* Ketentuan Latihan:
**a)** Ringkas paragraf dalam kutipan dokumen tentang pengadaan bus TransJakarta yang diawali "Ia menjelaskan bus-bus ini" menjadi satu kalimat dan pertahankan fakta utamanya.
**b)** Tuliskan lanjutan kutipan dokumen tentang pengadaan bus TransJakarta, dimulai setelah kalimat terakhirnya.

* Kutipan Dokumen:
::::
JAKARTA, GRESNEWS.COM - Proses penyelidikan pengadaan bus TransJakarta dan Bus Kota Terintegrasi Busway (BKTB) terus berlangsung. Pemprov DKI  masih menelisik kerusakan 5 dari 90 bus TransJ dan 10 dari 18 bus BKTB yang baru didatangkan dari China. Siapa bermain pengadaan bus TransJakarta dan BKTB ini?

"Kami masih lakukan pendalaman nanti disampaikan. Pendalaman tentang transaksi pembayaran," kata Kepala Inspektorat DKI Franky Mangatas di Balai Kota, Selasa (18/2) malam.

Franky membenarkan temuan komponen bus yang berkarat dan beberapa masalah lainnya. "Kalau berkarat terbukti, oli, pintu nggak bisa dibuka, speedometer," ujarnya.

Ia menjelaskan bus-bus ini belum sepenuhnya menjadi aset pemprov DKI. Hal ini karena saat bus tersebut tiba di pelabuhan Tanjung Priok tidak ada quality control dari Dinas Perhubungan (Dishub) DKI. Tidak adanya pengecekan ini membuat bus-bus ini tak bisa dicatat sebagai aset daerah.

"Kalau secara umum barang itu belum kami terima (sebagai aset). Tadi kami sudah panggil panitia pengadaannya, belum secara resmi mereka (Dishub) terima barang," ungkap Franky.

Inspektorat juga mencatat adanya prosedur yang tak dijalani dalam proses tender ini. Salah satunya tidak adanya proses pengecekan oleh Dishub DKI mengenai rekam jejak perusahaan yang ikut tender dalam usaha pengadaan bus. Termasuk juga kemampuan perusahaan yang ikut tender dalam mendatangkan unit bus.
::::
* Data yang Diberikan:
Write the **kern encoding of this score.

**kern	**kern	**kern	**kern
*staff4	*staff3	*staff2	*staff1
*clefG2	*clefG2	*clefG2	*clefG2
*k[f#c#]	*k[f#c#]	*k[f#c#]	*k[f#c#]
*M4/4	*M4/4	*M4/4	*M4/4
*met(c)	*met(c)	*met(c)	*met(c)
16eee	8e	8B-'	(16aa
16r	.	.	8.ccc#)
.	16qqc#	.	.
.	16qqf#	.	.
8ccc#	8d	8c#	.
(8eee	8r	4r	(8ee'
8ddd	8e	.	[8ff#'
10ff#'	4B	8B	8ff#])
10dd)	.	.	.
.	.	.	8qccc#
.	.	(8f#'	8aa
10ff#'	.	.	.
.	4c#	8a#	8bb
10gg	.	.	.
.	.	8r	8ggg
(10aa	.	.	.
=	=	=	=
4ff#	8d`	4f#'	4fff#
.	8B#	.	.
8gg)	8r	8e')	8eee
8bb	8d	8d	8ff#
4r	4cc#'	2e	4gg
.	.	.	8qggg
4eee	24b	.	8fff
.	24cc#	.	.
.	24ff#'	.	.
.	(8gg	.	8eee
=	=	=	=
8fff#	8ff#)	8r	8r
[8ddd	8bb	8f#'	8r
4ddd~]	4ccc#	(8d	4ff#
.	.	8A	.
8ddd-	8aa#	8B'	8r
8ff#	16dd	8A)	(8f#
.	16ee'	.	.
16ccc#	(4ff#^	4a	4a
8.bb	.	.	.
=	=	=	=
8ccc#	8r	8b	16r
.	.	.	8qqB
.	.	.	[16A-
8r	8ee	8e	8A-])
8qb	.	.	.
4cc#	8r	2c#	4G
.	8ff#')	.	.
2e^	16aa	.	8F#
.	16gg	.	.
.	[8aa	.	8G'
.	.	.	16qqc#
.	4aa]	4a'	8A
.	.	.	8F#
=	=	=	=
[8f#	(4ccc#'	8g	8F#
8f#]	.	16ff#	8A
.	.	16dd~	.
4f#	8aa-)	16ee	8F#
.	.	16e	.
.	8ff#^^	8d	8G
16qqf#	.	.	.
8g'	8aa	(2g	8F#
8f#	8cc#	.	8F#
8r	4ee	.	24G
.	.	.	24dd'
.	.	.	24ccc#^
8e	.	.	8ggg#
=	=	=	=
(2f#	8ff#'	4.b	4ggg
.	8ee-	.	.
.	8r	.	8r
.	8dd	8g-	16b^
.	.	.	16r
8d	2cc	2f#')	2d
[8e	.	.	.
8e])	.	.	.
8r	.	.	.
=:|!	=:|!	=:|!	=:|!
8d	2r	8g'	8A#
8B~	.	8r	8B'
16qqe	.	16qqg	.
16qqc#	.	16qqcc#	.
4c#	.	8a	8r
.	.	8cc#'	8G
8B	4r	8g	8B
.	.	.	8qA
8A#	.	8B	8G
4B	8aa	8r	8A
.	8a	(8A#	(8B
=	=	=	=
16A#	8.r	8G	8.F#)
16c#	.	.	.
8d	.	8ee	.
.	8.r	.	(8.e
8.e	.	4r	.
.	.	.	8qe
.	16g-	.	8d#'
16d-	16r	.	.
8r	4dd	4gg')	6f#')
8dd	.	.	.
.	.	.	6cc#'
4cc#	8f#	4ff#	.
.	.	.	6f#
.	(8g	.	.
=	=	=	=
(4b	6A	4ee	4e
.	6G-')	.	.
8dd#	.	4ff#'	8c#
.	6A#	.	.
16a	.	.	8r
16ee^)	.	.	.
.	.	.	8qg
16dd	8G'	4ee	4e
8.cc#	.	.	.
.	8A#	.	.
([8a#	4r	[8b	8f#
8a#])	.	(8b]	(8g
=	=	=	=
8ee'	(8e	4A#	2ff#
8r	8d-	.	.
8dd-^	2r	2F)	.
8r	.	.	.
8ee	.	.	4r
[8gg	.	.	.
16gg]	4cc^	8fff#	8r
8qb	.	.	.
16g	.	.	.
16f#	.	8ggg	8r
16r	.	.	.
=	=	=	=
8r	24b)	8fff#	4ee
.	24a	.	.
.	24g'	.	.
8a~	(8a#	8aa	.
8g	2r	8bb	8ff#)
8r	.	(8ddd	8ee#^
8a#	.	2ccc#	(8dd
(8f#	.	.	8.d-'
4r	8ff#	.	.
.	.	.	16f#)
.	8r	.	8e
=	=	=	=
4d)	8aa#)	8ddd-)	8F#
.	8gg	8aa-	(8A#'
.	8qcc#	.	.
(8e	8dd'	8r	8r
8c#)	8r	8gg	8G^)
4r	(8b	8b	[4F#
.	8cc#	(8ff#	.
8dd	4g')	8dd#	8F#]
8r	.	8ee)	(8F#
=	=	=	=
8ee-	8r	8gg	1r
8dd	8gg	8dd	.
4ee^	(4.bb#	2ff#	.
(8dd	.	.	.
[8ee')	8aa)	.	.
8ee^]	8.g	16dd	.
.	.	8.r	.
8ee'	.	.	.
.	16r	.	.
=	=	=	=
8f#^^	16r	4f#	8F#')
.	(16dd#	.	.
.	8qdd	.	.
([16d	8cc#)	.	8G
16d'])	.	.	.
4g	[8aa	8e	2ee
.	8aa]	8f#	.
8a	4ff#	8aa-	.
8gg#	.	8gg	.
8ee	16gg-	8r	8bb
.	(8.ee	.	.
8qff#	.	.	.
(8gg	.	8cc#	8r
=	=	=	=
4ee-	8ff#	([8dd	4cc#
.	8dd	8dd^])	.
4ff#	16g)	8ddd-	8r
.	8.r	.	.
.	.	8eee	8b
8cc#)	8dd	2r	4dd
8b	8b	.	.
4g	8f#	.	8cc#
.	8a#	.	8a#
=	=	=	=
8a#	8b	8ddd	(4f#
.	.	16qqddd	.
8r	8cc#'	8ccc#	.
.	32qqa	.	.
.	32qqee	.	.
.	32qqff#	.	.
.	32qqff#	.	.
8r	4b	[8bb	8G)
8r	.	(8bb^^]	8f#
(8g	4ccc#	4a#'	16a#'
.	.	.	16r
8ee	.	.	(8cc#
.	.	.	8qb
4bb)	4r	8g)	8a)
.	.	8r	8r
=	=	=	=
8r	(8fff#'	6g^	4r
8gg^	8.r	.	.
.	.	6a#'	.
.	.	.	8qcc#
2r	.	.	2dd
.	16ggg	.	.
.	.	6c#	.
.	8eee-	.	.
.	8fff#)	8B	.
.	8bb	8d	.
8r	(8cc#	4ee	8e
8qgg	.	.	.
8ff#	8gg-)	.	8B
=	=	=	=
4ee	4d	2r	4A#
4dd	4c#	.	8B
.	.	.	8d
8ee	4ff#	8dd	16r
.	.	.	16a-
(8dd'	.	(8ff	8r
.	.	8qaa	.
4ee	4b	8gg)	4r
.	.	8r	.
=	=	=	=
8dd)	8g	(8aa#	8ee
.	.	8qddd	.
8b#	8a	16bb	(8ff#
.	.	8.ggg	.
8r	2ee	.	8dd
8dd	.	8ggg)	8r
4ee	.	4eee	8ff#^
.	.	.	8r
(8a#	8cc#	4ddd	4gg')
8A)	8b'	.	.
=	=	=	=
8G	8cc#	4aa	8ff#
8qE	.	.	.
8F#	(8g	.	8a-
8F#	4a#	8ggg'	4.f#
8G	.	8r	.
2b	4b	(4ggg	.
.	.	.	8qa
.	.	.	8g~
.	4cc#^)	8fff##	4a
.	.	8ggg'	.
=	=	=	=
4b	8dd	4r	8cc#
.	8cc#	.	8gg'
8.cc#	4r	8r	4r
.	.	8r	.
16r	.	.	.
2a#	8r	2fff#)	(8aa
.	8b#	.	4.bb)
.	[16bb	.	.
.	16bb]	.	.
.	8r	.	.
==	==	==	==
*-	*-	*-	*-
::::
* Hasil Tugas:
**a)** Bus-bus itu belum sepenuhnya menjadi aset Pemprov DKI karena Dishub DKI tidak melakukan quality control saat bus tiba di Pelabuhan Tanjung Priok, sehingga bus belum bisa dicatat sebagai aset daerah.

**b)**
Hingga saat ini pihak pemprov DKI masih menyelidiki kasus tersebut. Karena itu, Inspektorat meminta untuk menggandeng BPKP (Badan Pemeriksa Keuangan dan Pembangunan) untuk kasus tersebut.

Oleh Gubernur DKI Jakarta Jokowidodo Jokowi-Ahok, Inspektorat diberi waktu 2 minggu untuk menyelidiki kasus ini. Pihaknya masih akan memanggil PT TransJakarta, dan panitia penerima dari Dishub DKI.

Maringan Pangaribuan, Komisi B Bidang Transportasi dan Pelayanan Publik Dewan Perwakilan Rakyat Daerah (DPRD) Jakarta meminta kasus pengadaan armada Transjakarta diusut tuntas. Apalagi ada kejanggalan dalam proses pemilihan produsen.

Dia pun mempertanyakan pilihan Dishub DKI Jakarta yang membeli bus dari Cina. Padahal semua orang tau barang dari Cina itu kualitasnya tidak standar.

Mantan politisi Partai Demokrasi Indonesia Perjuangan yang meloncat ke Partai NasDem itu meminta Inspektorat Pengawasan DKI Jakarta bekerjasama dengan Komisi Pemberantasan Korupsi (KPK) untuk mengusut kasus ini. Dia juga meminta agar DPRD membentuk Panitia Khusus pengadaan Transjakarta.

Maringan menyebut bisa saja ada anggota dewan yang terlibat dalam pengadaan armada Transjakarta bermasalah ini. Apalagi sudah dua pekan setelah armada bermasalah itu tiba, tak ada niat dari DPRD untuk menanyakan kasus tersebut.

"Ini ada apa, anggota dewan kok diam saja. Segera bentuk Pansus agar bisa diketahui siapa saja yang terlibat," katanya. Dengan membentuk Pansus menurut Maringan semua yang terlibat dalam kasus armada baru Transjakarta bisa diusut tuntas.

Sementara Wakil Ketua DPRD Jakarta Prya Ramadhani memastikan pekan depan memanggil pemerintah provinsi DKI untuk menjelaskan soal pengadaan unit Transjakarta tersebut. "Pekan ini kami baru selesai dengan urusan APBD (anggaran pendatan dan belanda daerah), mungkin pekan depan kami panggil Pemrov," kata Prya, Rabu (19/2).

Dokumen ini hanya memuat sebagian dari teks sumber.